Submitted by aevans on 30 January 2009 - 10:15am.

Don't forget the other highly publicised email failing at the White House that confirms it is Exchange:
http://arstechnica.com/tech-policy/news/2008/04/bu...
"When the Bush administration took office, it decided to replace the Lotus Notes-based e-mail system used under the Clinton Administration with Microsoft Outlook and Exchange"

And my favourite line from the article:
"Instead, the White House has instituted a comically primitive system called "journaling"

dlythgoe's picture

It is not any server...

Submitted by dlythgoe on 30 January 2009 - 10:36am.

It is Exchange...

Outlook can be the client for several backends, but we know that the system they are using is Exchange.

Dean

shutchinson's picture

Technically, it might not be Exchange . . .

Submitted by shutchinson on 29 January 2009 - 6:04pm.

It may not be Exchange - it could be any E-Mail Server that Outlook has been configured to work with.

All the Aide knows is the program they use on the PC is Outlook (or maybe Outlook Express ~ most people don't know the difference), and the E-Mail Server was broken, therefore it made sense to the Aide to call it the "Outlook Server".

dlythgoe's picture

Technically ...

Submitted by dlythgoe on 30 January 2009 - 10:41am.

Obviously you are right - it could be. But it wasn't.....If you follow the story and know more details about the problem, it has been confirmed it was Exchange.

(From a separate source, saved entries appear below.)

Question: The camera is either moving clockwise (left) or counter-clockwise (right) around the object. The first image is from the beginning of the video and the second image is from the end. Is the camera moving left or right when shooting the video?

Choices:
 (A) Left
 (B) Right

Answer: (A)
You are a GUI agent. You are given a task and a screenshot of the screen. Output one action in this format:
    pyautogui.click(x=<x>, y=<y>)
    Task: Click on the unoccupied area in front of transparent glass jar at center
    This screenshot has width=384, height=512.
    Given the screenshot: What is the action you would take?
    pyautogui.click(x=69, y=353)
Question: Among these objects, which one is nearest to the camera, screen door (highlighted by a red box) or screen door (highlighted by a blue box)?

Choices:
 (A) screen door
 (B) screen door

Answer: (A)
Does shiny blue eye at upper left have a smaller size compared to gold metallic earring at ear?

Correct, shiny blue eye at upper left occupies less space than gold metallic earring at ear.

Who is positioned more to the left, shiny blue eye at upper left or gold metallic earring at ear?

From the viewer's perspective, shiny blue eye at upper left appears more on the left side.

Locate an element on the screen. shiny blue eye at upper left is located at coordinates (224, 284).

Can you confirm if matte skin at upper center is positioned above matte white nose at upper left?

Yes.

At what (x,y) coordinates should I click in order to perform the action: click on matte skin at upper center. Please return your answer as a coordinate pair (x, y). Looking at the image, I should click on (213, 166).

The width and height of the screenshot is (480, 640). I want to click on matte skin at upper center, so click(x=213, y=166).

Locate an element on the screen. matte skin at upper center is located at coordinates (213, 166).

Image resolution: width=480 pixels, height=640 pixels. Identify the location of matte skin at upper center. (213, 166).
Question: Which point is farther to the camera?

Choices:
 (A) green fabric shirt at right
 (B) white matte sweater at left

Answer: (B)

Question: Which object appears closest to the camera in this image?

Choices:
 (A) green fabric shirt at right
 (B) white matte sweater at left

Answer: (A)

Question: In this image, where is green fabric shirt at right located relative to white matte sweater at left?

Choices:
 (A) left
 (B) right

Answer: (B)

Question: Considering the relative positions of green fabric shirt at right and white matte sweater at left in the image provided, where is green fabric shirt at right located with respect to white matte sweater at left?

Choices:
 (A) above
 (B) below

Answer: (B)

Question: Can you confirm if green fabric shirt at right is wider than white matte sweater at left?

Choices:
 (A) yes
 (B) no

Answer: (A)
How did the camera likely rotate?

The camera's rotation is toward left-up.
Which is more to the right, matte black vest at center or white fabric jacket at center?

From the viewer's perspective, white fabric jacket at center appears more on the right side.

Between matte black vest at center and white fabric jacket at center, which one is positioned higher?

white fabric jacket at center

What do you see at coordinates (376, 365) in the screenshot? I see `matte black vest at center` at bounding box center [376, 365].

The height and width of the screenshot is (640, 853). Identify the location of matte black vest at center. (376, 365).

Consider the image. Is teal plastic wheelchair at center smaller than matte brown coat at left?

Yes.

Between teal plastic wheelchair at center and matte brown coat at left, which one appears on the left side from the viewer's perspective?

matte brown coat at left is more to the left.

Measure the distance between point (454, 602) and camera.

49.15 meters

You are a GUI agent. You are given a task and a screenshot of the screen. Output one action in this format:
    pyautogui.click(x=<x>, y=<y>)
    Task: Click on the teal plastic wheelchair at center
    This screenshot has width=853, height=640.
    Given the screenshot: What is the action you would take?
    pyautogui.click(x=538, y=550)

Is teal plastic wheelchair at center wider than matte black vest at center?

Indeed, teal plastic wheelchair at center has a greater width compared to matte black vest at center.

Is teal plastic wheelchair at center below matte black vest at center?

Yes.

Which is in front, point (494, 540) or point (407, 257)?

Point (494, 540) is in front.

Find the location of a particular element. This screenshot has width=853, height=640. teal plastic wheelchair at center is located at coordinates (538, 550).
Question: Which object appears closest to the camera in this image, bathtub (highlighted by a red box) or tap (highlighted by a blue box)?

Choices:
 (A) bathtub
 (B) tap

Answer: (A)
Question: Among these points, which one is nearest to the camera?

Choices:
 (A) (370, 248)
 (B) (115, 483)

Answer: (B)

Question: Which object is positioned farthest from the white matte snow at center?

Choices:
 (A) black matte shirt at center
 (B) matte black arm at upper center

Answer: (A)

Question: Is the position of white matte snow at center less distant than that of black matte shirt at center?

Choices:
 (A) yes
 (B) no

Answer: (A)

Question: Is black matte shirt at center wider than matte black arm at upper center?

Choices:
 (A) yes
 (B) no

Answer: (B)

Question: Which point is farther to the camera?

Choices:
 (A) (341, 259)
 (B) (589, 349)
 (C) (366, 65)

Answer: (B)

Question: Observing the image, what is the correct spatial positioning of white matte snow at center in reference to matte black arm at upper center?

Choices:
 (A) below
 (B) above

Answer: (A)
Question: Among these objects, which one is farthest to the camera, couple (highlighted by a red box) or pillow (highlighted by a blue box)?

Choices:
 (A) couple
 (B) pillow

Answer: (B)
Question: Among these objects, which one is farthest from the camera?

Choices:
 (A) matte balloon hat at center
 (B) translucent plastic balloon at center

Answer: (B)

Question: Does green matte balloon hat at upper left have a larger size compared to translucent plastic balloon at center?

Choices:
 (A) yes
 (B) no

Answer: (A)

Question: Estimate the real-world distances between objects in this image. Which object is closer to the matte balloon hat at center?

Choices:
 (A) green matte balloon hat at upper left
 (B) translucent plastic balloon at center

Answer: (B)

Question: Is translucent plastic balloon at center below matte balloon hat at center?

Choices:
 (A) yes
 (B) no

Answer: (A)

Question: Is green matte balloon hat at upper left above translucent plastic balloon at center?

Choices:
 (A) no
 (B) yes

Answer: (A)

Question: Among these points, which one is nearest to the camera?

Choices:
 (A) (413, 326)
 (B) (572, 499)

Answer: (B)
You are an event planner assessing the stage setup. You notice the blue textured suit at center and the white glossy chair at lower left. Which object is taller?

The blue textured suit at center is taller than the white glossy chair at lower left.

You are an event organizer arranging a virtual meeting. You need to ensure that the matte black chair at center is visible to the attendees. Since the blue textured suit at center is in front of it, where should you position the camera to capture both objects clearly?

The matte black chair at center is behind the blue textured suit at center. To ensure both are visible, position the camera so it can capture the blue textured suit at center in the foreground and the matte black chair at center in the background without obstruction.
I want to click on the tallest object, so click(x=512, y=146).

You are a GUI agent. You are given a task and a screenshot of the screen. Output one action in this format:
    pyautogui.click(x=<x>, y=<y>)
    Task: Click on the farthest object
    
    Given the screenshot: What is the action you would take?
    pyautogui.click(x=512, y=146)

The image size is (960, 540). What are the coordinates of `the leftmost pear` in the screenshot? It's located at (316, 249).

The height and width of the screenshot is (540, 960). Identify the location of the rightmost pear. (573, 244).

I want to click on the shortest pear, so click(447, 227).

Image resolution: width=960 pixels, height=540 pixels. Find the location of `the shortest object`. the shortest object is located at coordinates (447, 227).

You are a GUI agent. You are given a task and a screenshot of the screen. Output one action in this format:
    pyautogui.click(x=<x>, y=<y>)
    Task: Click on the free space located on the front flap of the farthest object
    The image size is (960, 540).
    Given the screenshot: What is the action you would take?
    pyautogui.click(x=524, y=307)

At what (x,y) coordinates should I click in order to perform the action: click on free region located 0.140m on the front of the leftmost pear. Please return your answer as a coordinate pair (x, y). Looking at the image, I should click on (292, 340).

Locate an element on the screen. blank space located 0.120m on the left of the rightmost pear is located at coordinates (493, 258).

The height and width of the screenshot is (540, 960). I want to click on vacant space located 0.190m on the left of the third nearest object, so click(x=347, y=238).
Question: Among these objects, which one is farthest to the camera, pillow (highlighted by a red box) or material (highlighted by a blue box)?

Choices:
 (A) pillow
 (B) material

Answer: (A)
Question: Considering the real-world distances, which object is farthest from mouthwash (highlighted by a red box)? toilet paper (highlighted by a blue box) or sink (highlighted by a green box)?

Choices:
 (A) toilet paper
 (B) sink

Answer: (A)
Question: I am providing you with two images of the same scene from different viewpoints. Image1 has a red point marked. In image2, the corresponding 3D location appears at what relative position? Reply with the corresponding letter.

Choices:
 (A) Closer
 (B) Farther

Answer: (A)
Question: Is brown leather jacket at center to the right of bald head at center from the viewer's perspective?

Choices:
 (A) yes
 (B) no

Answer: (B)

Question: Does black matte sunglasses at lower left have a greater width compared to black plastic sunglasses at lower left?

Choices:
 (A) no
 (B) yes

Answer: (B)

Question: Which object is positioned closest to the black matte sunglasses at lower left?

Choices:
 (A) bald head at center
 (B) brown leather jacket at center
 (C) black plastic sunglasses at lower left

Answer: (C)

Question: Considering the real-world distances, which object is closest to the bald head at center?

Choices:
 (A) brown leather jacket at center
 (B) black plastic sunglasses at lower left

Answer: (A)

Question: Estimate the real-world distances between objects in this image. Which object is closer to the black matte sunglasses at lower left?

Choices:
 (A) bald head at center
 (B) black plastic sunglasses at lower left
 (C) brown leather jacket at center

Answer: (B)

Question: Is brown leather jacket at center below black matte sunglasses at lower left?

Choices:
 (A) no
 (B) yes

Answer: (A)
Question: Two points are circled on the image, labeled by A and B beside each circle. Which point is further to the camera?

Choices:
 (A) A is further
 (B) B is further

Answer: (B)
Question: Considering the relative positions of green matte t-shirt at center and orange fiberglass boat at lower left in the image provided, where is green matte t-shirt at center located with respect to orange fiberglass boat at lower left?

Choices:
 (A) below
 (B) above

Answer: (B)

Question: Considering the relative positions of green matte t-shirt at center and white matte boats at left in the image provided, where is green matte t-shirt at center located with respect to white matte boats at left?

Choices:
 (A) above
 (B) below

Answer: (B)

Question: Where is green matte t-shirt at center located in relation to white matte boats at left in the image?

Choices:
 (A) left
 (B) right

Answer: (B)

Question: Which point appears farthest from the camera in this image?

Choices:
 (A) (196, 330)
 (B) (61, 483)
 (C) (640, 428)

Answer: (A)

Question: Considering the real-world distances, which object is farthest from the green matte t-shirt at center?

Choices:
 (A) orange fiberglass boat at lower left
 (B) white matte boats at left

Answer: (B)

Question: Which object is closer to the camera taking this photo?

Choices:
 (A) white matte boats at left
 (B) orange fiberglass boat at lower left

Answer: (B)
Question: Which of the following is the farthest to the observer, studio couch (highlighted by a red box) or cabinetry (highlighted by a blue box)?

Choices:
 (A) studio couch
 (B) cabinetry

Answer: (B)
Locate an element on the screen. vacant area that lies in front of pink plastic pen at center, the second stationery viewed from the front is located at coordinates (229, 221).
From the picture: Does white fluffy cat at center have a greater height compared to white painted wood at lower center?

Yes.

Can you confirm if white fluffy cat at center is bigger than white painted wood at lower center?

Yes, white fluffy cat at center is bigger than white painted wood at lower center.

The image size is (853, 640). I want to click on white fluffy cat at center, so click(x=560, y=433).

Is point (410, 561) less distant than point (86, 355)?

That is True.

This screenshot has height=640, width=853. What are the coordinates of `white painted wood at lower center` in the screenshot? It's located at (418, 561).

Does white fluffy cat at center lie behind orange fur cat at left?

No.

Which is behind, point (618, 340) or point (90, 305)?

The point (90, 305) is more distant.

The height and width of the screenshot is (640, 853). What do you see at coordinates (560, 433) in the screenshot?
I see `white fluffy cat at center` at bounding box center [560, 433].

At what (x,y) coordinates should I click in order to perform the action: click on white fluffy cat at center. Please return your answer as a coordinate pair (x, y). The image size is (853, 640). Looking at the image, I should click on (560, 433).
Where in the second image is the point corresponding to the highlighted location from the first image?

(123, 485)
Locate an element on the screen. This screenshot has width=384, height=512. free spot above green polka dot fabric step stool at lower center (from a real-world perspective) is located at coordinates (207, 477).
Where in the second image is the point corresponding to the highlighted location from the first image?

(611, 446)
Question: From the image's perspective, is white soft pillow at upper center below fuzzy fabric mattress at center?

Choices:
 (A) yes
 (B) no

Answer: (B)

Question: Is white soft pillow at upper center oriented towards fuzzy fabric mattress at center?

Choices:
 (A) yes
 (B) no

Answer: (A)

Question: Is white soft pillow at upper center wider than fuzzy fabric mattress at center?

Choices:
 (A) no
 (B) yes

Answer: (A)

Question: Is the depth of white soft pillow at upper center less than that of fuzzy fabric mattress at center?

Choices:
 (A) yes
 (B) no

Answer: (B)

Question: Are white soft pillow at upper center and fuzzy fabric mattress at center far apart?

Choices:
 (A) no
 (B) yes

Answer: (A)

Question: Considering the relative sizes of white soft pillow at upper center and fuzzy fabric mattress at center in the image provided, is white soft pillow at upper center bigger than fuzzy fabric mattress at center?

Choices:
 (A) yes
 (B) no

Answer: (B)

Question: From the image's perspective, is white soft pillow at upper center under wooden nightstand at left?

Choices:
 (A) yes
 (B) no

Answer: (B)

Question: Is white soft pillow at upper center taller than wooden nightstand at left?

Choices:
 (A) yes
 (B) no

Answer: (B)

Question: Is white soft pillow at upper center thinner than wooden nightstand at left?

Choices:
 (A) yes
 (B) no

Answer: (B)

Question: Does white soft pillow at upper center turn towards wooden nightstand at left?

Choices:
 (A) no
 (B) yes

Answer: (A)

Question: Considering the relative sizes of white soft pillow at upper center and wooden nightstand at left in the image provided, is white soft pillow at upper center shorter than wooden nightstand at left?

Yes - the aide was obviously not technical. But the technical snafu was definitely Exchange.

Dean

kwhite's picture

Unfortunate

Submitted by kwhite on 30 January 2009 - 3:14pm.

This is not good for the new Presidency. I hope that the White House received a call from Mr Hovsepian with an offer to send a team of GroupWise experts to solve this crisis.

sterlingsilver's picture

Exchange/Outlook Risks

Submitted by sterlingsilver on 27 February 2009 - 8:03am.

In my previous company, our Exchange/Outlook network went down for 2 days before the IT guys were able to restore everything. The worst they weren't able to restore the mailboxes only the infrastructure was restored. But the old emails were all gone.